**Set of tasks:**
a - Check the three statements below against the rolled roofing post that follows, not the data. For each, answer yes or no and quote the words of the post that decide it. (i) The garage roof has a 4:12 pitch. (ii) The writer cut the roll for the starter course with a utility knife. (iii) The writer wants to use a whole roll to cap the peak.
b - Translate this sentence from the rolled roofing post below into Spanish: "The resulting rough edge is hidden so not an issue."
c - Write the next part of the rolled roofing post below, picking up after its final sentence.

I am putting rolled roofing on a new construction garage with a 4:12 roof. This is a DIY job in the desert SW (Phoenix metro area).
My questions are about the techniques people use for applying the cement.
1> What do you use to physically apply the cement? I was planning on a couple of putty knives and just dipping into the bucket and spreading from the lap line upward. Spread on a couple feet and move the bucket along.
2> Between courses, how far up do you apply the cement? Just to the top of the underlying roll or do you continue up onto the felt?
3> How do you gain access to the lap area to be cemented. The rolls are already nailed across the top. I was planning to just lift and cement. Is it easier to lift a small section and tar? Or flip the whole course over and hold with something weighted and then tar the full length of the lap before flipping back down? In the future, is it better to apply the cement to each course as it is installed? Seems like that would invite much more oportunity to make a mess.
4> As luck would have it, the top courses of roofing are just shy of the peak by a few inches. Being a frugal-skate, I was not wanting to use a whole roll to cap the peak. But if I cut a roll in half the cut edge will look bad. So is there such a thing as a half-width roll out there?
4-1/2> And speaking of cutting a roll in half… I cut a roll in half to create the starter course. I used my sawzall. The resulting rough edge is hidden so not an issue. As expected the cutting process gummed up the blade quickly and I sort of knawwed my way through the remainder. Is there a better way to cut a roll?

**Information provided:**

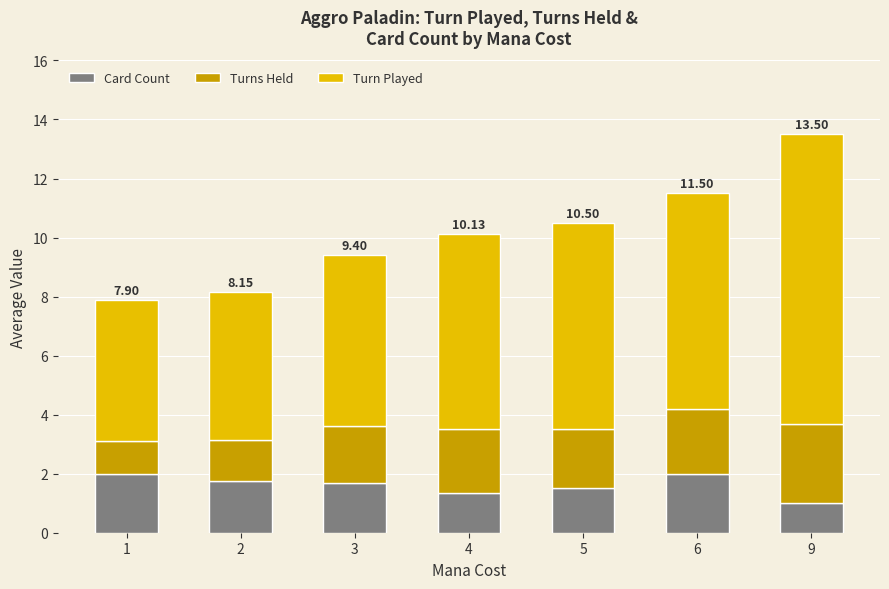

At which category is the sum across all series the highest?

9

**Task-by-task outputs:**
a -
(i) Yes: "a new construction garage with a 4:12 roof"
(ii) No: "I used my sawzall."
(iii) No: "I was not wanting to use a whole roll to cap the peak."

b - El borde áspero resultante queda oculto, así que no es un problema.

c -
5> Do you add extra cement to the cap piece or keep the lap width the same as the courses in the field?
Thanks in advance
-dch
Replies
Golly, but it's been a Looooonnnng time since I've had to mess with that stuff! Let's see what I can remember here...
"3> How do you gain access to the lap area to be cemented. The rolls are already nailed across the top. "
This has you sort of screwed already. The action of lifting is going to be hard on the material without damaging it. I imagine you will need lots of help to flip it back so you can spread the tar.
There is two kinds of adhesive. lap cement and the other less fibered which I forget the name of. I would use a heavy nap roller to spread it and then roll the roofing into it, nailing at the top enough to hold it in place. The more far up you apply it, the better wind resistance you have. At 4/12, in phoenix, leaks from snow backing up is not an issue!
It sounds like you have Selvedge double coverage roofing which laps 18" rather than roll roofing which has about a 2-4" lap.
For spreading the plastic roof cement or lap cement I used a 3" pointed mason trowel both to scoop out of the bucket and to spread.
To cut material, I roll it out on a clean smooth surface like a plywood subfloor ( or a slab) snap a line, and use a utility knife. Straight blade or hook blade depending on the temperature.
Then roll it back up and place it where needed.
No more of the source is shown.